While the U.S. is the largest base for TwinMind so far, the startup is also seeing traction from India, Brazil, the Philippines, Ethiopia, Kenya, and Europe.
TwinMind targets the general audience, although 50–60% of its users are currently professionals, about 25% are students, and the remaining 20–25% are individuals using it for personal purposes.
George told TechCrunch that his father is among the individuals using TwinMind to write their autobiography.
One of AI’s significant drawbacks is its potential to compromise user privacy. But George asserted that TwinMind does not train its models on user data and is designed to work without sending recordings to the cloud. Unlike many other AI note-taking apps, TwinMind does not let users access audio recordings later — the audio is deleted on the fly — while only the transcribed text is stored locally in the app, he noted.
Google X experience helped speed things up
The TwinMind co-founders spent a few years working on various projects at Google X. George told TechCrunch that he worked on six projects alone, including iyO — the team behind AI-powered earbuds, which recently made headlines for suing OpenAI and Jony Ive. That experience helped the TwinMind team move quickly from concept to product.
“Google X was actually the perfect place to prepare for starting your own company,” said George. “There are around 30 to 40 startup-like projects happening at any given time. Nobody else gets to work at six early-stage startups over two or three years before launching their own — at least not in such a short span.”

Before joining Google, George worked on applying deep learning to gravitational wave astrophysics as part of the Nobel Prize–winning LIGO group at the University of Illinois’ National Center for Supercomputing Applications. He had completed his PhD in AI for astrophysics in just one year — at the age of 24 — a feat that led him to join Stephen Wolfram’s research lab in 2017 as a deep learning and AI researcher.

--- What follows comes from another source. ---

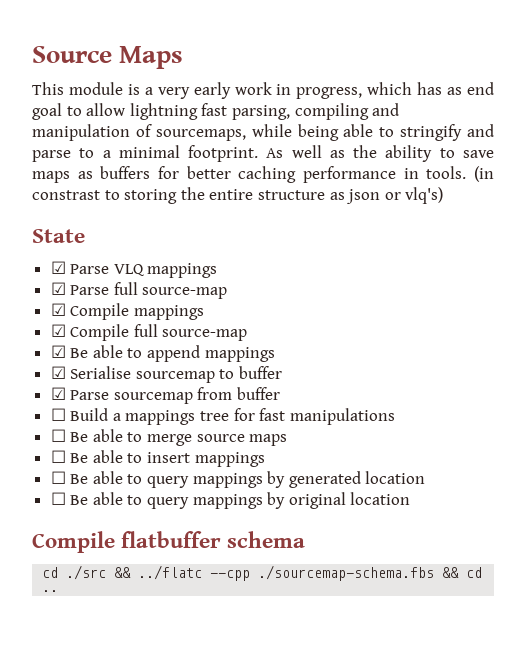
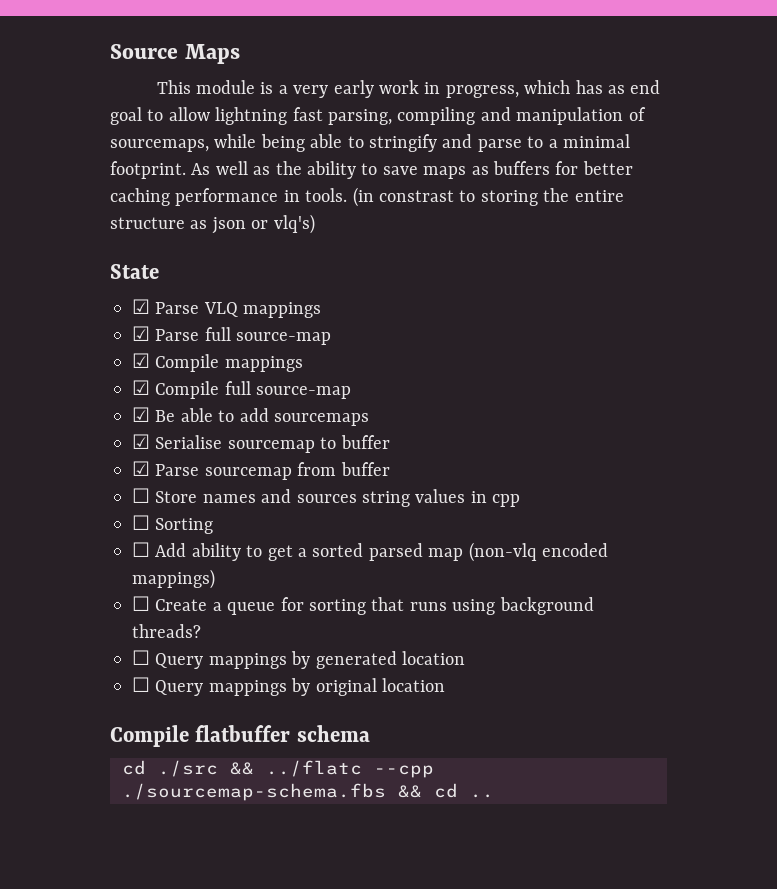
[147,345,275,362] append mappings -> [239,408,369,426] add sourcemaps
[70,408,395,425] [50,429,288,446] [50,450,265,467] [50,471,190,488] Build a mappings tree for fast manipulations // ☐ Be able to merge source maps // ☐ Be able to insert mappings // ☐ Be able to query -> [155,489,521,507] [132,515,214,534] [132,542,608,562] [132,569,215,589] [132,596,594,615] [132,624,201,638] [132,650,204,669] Store names and sources string values in cpp // ☐ Sorting // ☐ Add ability to get a sorted parsed map (non-vlq encoded mappings) // ☐ Create a queue for sorting that runs using background threads? // ☐ Query
[70,492,190,509] Be able to query -> [155,680,204,696] Query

That early connection with Wolfram came full circle years later — he ended up writing the first check for TwinMind, marking his first-ever investment in a startup. The recent seed round was led by Streamlined Ventures, with participation from Sequoia Capital and other investors, including Wolfram. The round values TwinMind at $60 million post-money.
TwinMind Ear-3 model
In addition to its apps and browser extension, TwinMind has also introduced the TwinMind Ear-3 model, a successor to its existing Ear-2, which supports over 140 languages worldwide and has a word error rate of 5.26%, the startup said. The new model can also recognize different speakers in a conversation and has a speaker diarization error rate of 3.8%.

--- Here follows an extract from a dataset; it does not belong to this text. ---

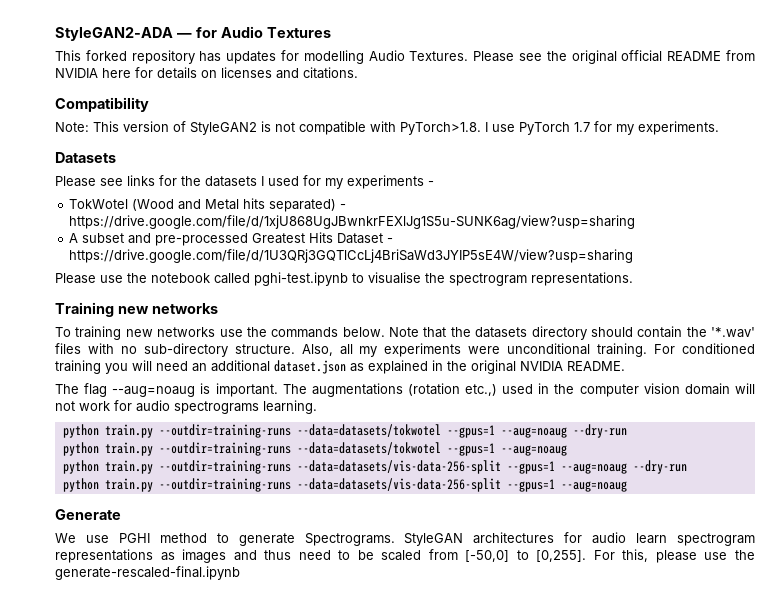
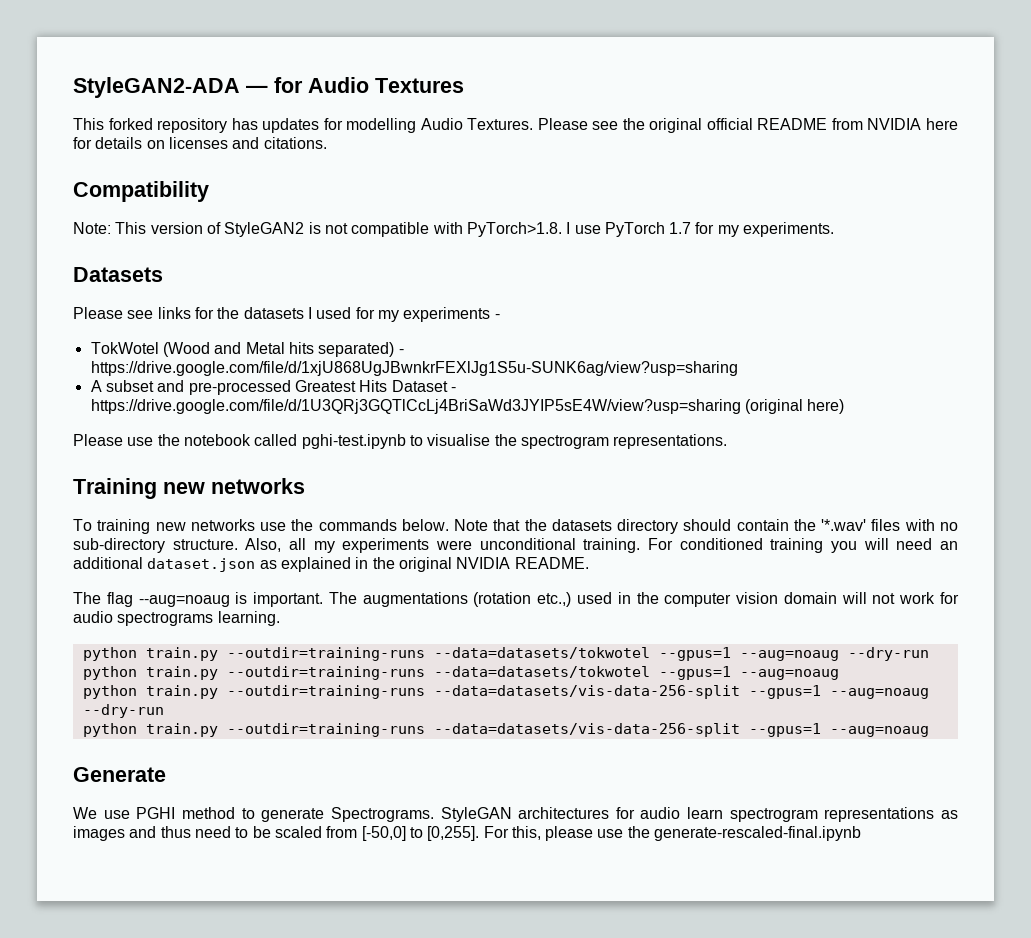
(634, 256) none -> [744,399,845,414] (original here)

The new AI model is a fine-tuned blend of several open-source models, trained on a curated set of human-annotated internet data — including podcasts, videos, and movies.
“We found that the more languages you support, the better the model gets at understanding accents and regional dialects because it’s training on a broader range of speakers,” George said.
The model costs $0.23/ hour and will be available through an API to developers and enterprises over the next few weeks.

The Ear-3, unlike the Ear-2, does not support a complete offline experience, as it is larger in size and runs on the cloud. However, the app automatically switches to Ear-2 if the internet goes away and then moves back to Ear-3 when it is back, George said.
With the introduction of the Ear-3, TwinMind now offers a Pro subscription at $15/month, with a larger context window of up to 2 million tokens and email support within 24 hours. Nonetheless, the free version still exists with all the existing features including unlimited hours of transcriptions and on-device speech recognition.
The startup currently has a team of 11 members. It plans to hire a few designers to enhance its user experience and set up a business development team to sell its API. Furthermore, there are plans to spend some money on acquiring new users.